MicroRNA-15b regulates mitochondrial ROS production and the senescence-associated secretory phenotype through sirtuin 4/SIRT4

Figure 4. Cellular levels of miR-15b are decreased concomitant with upregulated SIRT4 gene expression in various aging models. (A) Decreased miR-15b mRNA levels in MCF7 cells following induction of senescence through TACC3 depletion (analysis on day 4 of doxycycline-induced TACC3 shRNA expression; mean ± s.d. from three independent experiments).
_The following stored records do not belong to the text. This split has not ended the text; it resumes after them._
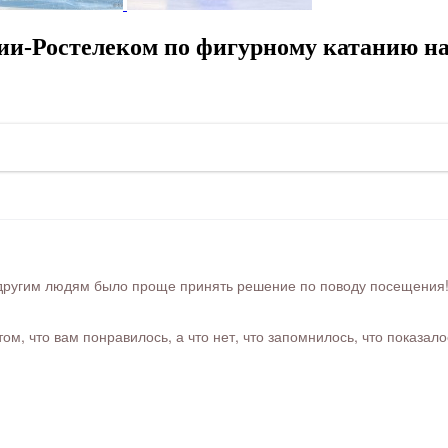
ии-Ростелеком по фигурному катанию на
ругим людям было проще принять решение по поводу посещения! Ра
м, что вам понравилось, а что нет, что запомнилось, что показал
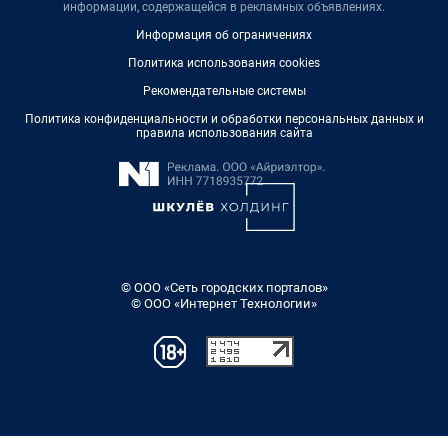
информации, содержащейся в рекламных объявлениях.
Информация об ограничениях
Политика использования cookies
Рекомендательные системы
Политика конфиденциальности и обработки персональных данных и
правила использования сайта
© ООО «Сеть городских порталов»
© ООО «Интернет Технологии»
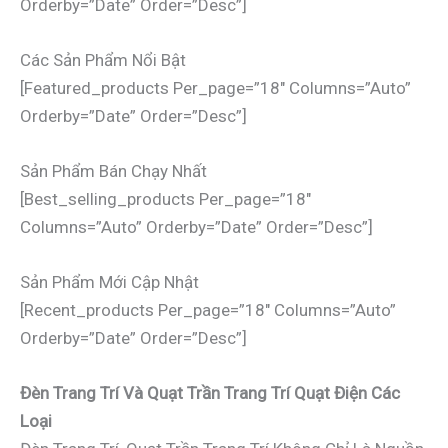
Orderby=”date” Order=”desc”]
Các Sản Phẩm Nổi Bật
[featured_products Per_page=”18″ Columns=”auto”
Orderby=”date” Order=”desc”]
Sản Phẩm Bán Chạy Nhất
[best_selling_products Per_page=”18″
Columns=”auto” Orderby=”date” Order=”desc”]
Sản Phẩm Mới Cập Nhật
[recent_products Per_page=”18″ Columns=”auto”
Orderby=”date” Order=”desc”]
Đèn Trang Trí Và Quạt Trần Trang Trí Quạt Điện Các
Loại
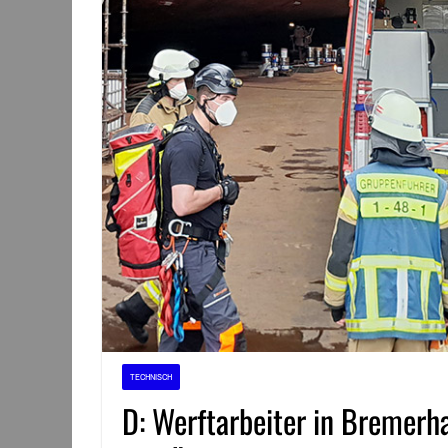
TECHNISCH
D: Werftarbeiter in Bremerh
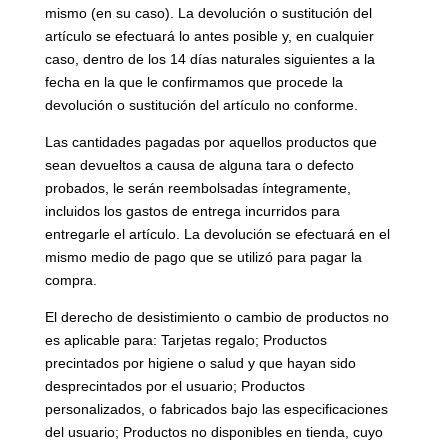
mismo (en su caso). La devolución o sustitución del
artículo se efectuará lo antes posible y, en cualquier
caso, dentro de los 14 días naturales siguientes a la
fecha en la que le confirmamos que procede la
devolución o sustitución del artículo no conforme.
Las cantidades pagadas por aquellos productos que
sean devueltos a causa de alguna tara o defecto
probados, le serán reembolsadas íntegramente,
incluidos los gastos de entrega incurridos para
entregarle el artículo. La devolución se efectuará en el
mismo medio de pago que se utilizó para pagar la
compra.
El derecho de desistimiento o cambio de productos no
es aplicable para: Tarjetas regalo; Productos
precintados por higiene o salud y que hayan sido
desprecintados por el usuario; Productos
personalizados, o fabricados bajo las especificaciones
del usuario; Productos no disponibles en tienda, cuyo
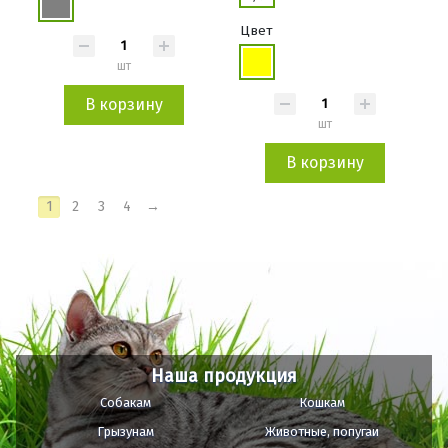
Цвет
шт
В корзину
шт
В корзину
1
2
3
4
→
Наша продукция
Собакам
Кошкам
Грызунам
Животные, попугаи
To evaluate statistical significance, ANOVA SNK were performed (**p<0.01). (B) Analysis of miR-15b levels in MCF7 cells following ionizing radiation (application of 20 Gy at day 0; mean ± s.d. from three independent experiments). (C) Primary human dermal fibroblasts (n=4 donors) were subjected to ultraviolet irradiation (100 J/m² UVB per day) for a total of five days. Cells were harvested 24 and 72 h following the last irradiation and miR-15b levels were determined by qRT-PCR (mean ± s.d.). To evaluate statistical significance in (b) and (c), t-tests (n=3; **p<0.01) and Mann-Whitney rank sum tests (n=4; *p<0.05) were performed, respectively.